## WORK TASK
I need the records below restated word for word, without their pictures.

##############################

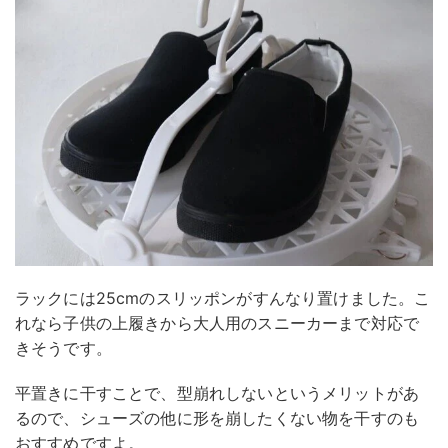
ラックには25cmのスリッポンがすんなり置けました。こ
れなら子供の上履きから大人用のスニーカーまで対応で
きそうです。
平置きに干すことで、型崩れしないというメリットがあ
るので、シューズの他に形を崩したくない物を干すのも
おすすめですよ。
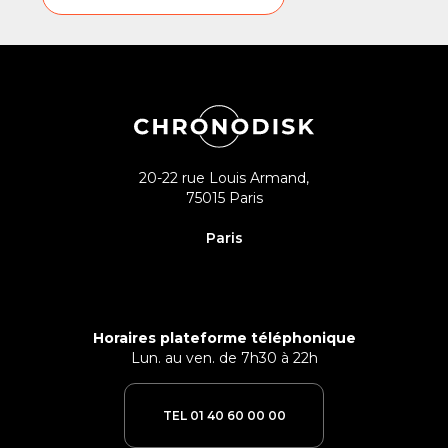
20-22 rue Louis Armand,
75015 Paris
Paris
Horaires plateforme téléphonique
Lun. au ven. de 7h30 à 22h
TEL 01 40 60 00 00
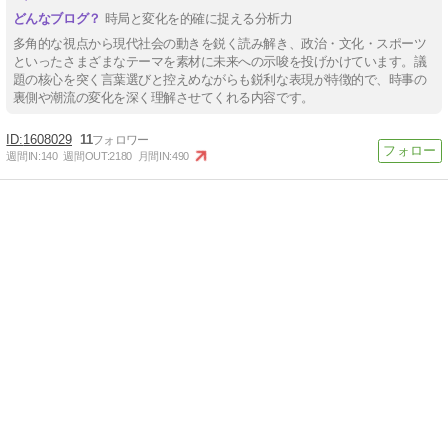
時局と変化を的確に捉える分析力
多角的な視点から現代社会の動きを鋭く読み解き、政治・文化・スポーツ
といったさまざまなテーマを素材に未来への示唆を投げかけています。議
題の核心を突く言葉選びと控えめながらも鋭利な表現が特徴的で、時事の
裏側や潮流の変化を深く理解させてくれる内容です。
1608029
11
週間IN:
140
週間OUT:
2180
月間IN:
490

##############################

## REPLY TO THE TASK
ラックには25cmのスリッポンがすんなり置けました。こ
れなら子供の上履きから大人用のスニーカーまで対応で
きそうです。
平置きに干すことで、型崩れしないというメリットがあ
るので、シューズの他に形を崩したくない物を干すのも
おすすめですよ。
20-22 rue Louis Armand,
75015 Paris
Paris
Horaires plateforme téléphonique
Lun. au ven. de 7h30 à 22h
TEL 01 40 60 00 00
時局と変化を的確に捉える分析力
多角的な視点から現代社会の動きを鋭く読み解き、政治・文化・スポーツ
といったさまざまなテーマを素材に未来への示唆を投げかけています。議
題の核心を突く言葉選びと控えめながらも鋭利な表現が特徴的で、時事の
裏側や潮流の変化を深く理解させてくれる内容です。
1608029
11
週間IN:
140
週間OUT:
2180
月間IN:
490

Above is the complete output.